- _Task brief_
Your answer should consist of each line below that includes the word "птицы".

Working data section start

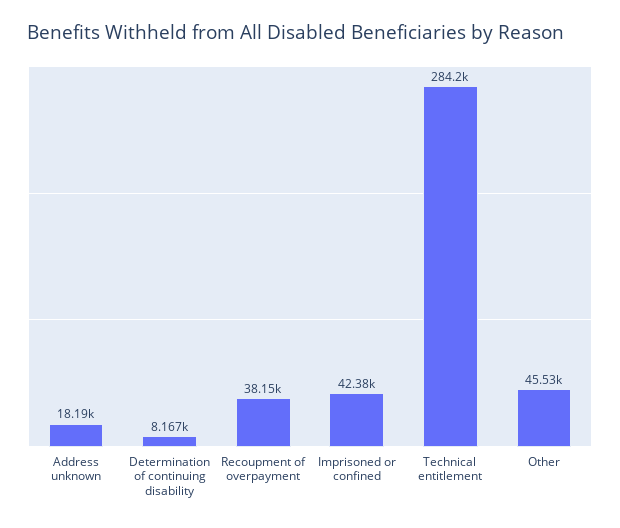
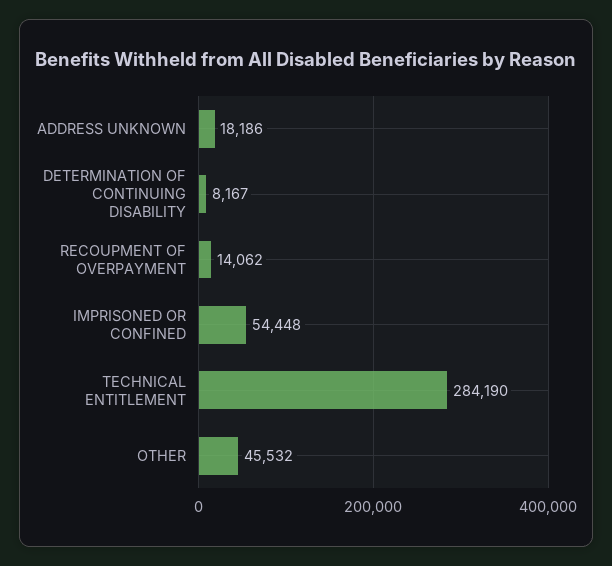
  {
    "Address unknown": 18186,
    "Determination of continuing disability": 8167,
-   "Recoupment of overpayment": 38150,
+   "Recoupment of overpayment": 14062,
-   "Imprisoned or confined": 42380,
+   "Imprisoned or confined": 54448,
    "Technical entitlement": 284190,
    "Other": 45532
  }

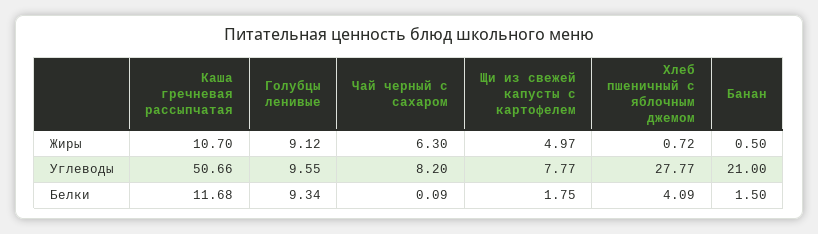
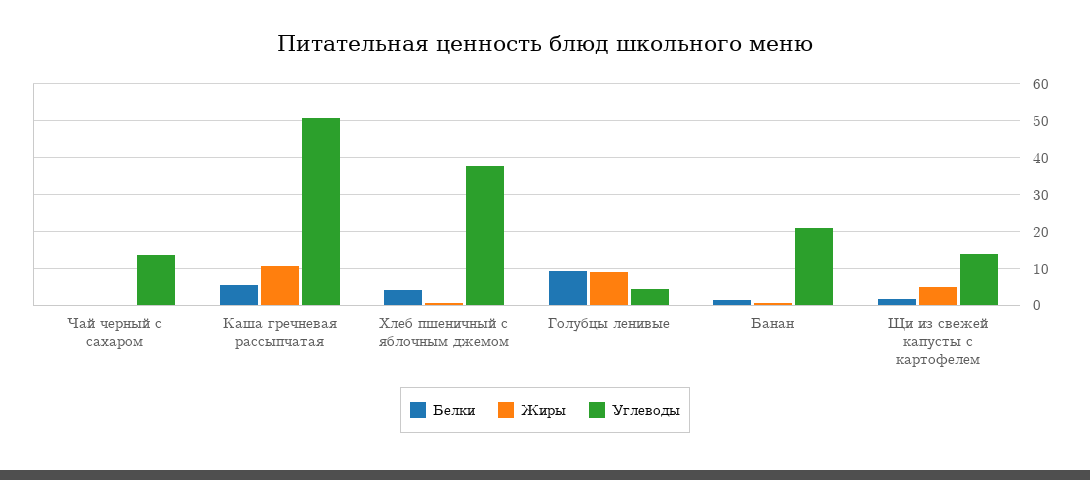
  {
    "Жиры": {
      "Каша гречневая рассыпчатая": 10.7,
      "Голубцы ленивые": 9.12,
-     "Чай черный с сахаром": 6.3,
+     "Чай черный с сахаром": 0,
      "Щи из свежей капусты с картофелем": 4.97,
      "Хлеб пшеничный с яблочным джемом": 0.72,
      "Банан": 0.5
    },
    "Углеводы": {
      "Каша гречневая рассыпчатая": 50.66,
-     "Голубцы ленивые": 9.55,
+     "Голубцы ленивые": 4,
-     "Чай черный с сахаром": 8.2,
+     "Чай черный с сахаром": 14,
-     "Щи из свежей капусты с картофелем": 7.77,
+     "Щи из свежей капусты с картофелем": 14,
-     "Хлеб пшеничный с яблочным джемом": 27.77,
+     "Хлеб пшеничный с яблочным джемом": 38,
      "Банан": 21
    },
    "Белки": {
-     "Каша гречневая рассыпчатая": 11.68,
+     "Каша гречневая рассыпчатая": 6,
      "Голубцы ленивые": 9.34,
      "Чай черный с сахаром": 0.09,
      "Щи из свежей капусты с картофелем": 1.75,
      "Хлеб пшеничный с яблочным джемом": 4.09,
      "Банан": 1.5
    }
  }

Working data section end
Working data section start

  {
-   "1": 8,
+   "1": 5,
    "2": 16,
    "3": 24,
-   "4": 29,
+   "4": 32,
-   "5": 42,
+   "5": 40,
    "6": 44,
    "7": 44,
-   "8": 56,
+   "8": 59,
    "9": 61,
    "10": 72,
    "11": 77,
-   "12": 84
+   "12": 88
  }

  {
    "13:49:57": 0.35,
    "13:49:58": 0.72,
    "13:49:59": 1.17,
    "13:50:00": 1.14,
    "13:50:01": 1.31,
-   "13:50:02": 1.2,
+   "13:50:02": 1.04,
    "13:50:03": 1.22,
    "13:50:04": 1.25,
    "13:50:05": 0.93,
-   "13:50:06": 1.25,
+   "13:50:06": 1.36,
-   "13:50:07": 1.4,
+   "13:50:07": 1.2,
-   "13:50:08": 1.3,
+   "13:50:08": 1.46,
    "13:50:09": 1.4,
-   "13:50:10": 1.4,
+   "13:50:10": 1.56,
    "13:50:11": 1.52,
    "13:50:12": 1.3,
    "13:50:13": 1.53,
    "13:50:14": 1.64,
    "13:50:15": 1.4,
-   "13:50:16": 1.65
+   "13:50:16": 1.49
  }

Working data section end
Working data section start

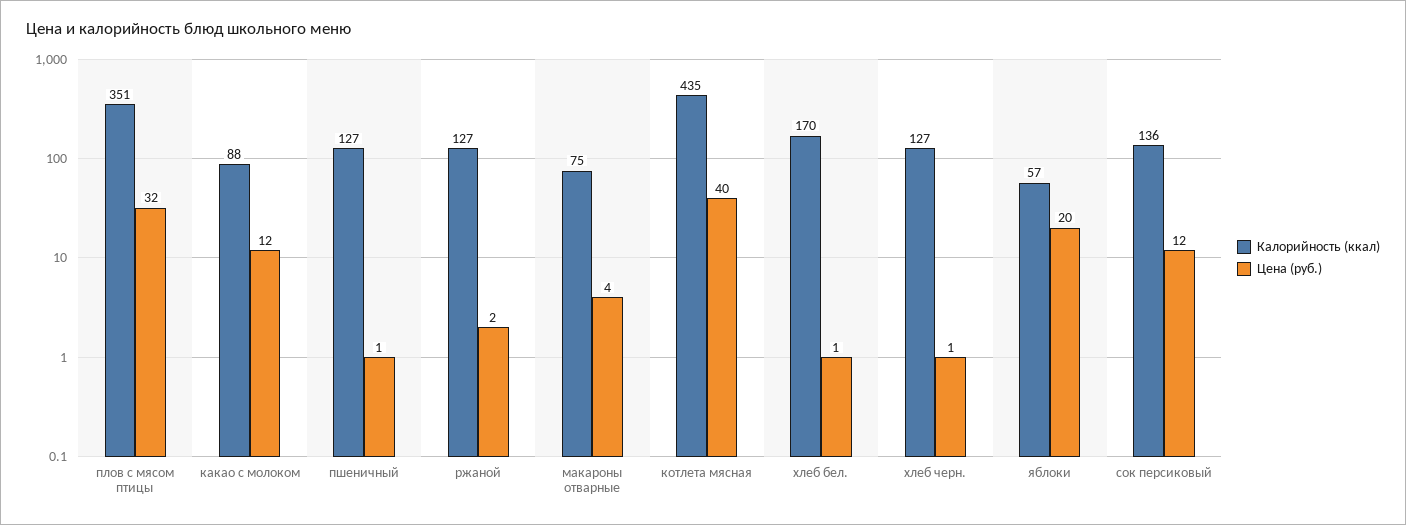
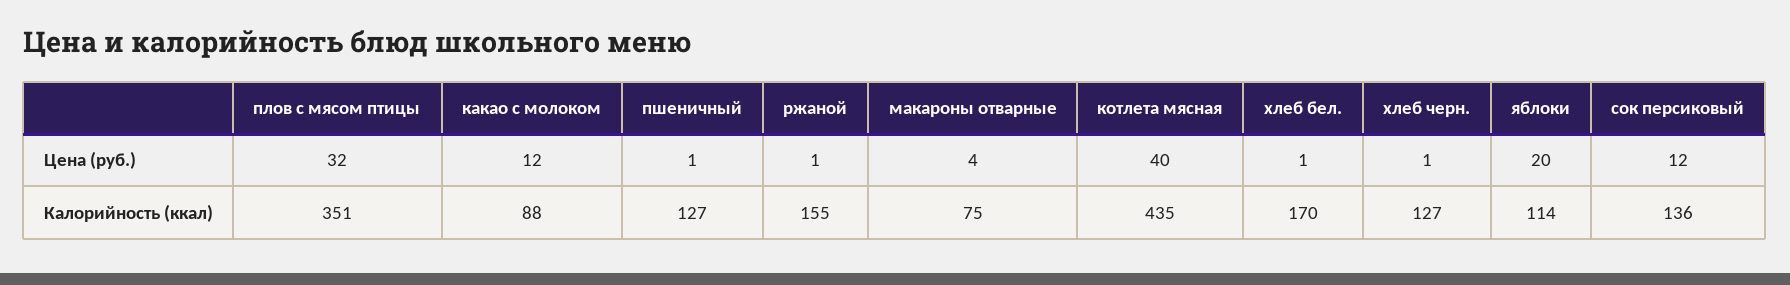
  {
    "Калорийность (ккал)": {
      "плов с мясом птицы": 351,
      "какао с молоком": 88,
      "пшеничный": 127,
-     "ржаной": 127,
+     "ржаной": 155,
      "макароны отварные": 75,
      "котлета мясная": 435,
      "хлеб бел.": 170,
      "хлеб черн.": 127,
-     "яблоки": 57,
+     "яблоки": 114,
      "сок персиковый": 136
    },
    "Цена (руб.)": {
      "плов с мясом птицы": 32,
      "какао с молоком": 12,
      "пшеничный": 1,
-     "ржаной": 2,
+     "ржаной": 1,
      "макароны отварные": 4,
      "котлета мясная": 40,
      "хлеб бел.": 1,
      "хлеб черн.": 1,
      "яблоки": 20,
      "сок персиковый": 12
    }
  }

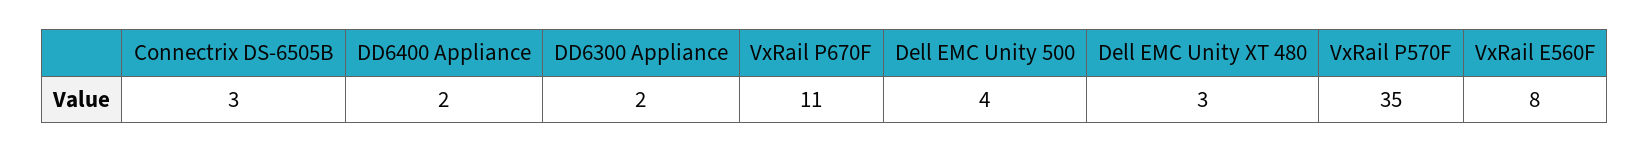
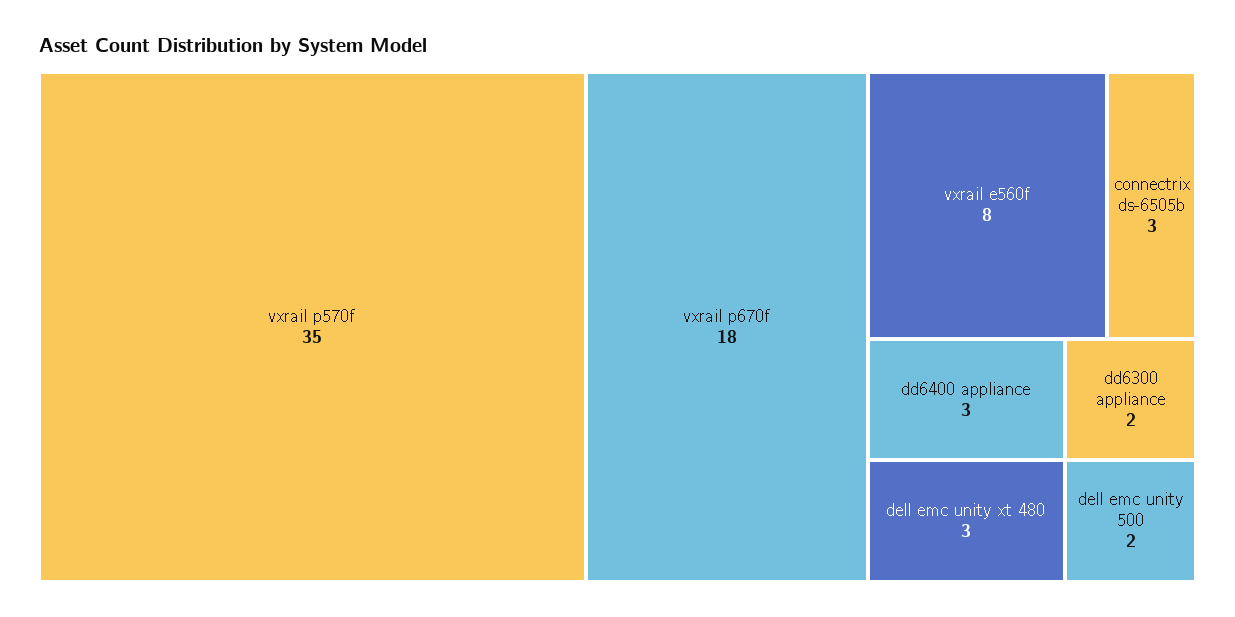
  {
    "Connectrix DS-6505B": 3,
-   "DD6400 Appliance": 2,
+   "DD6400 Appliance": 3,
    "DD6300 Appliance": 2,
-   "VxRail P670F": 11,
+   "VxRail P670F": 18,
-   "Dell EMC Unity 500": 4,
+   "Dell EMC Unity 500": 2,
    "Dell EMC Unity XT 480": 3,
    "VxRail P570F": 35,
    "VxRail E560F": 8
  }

Working data section end

- _Finished exercise_
      "плов с мясом птицы": 351,
      "плов с мясом птицы": 32,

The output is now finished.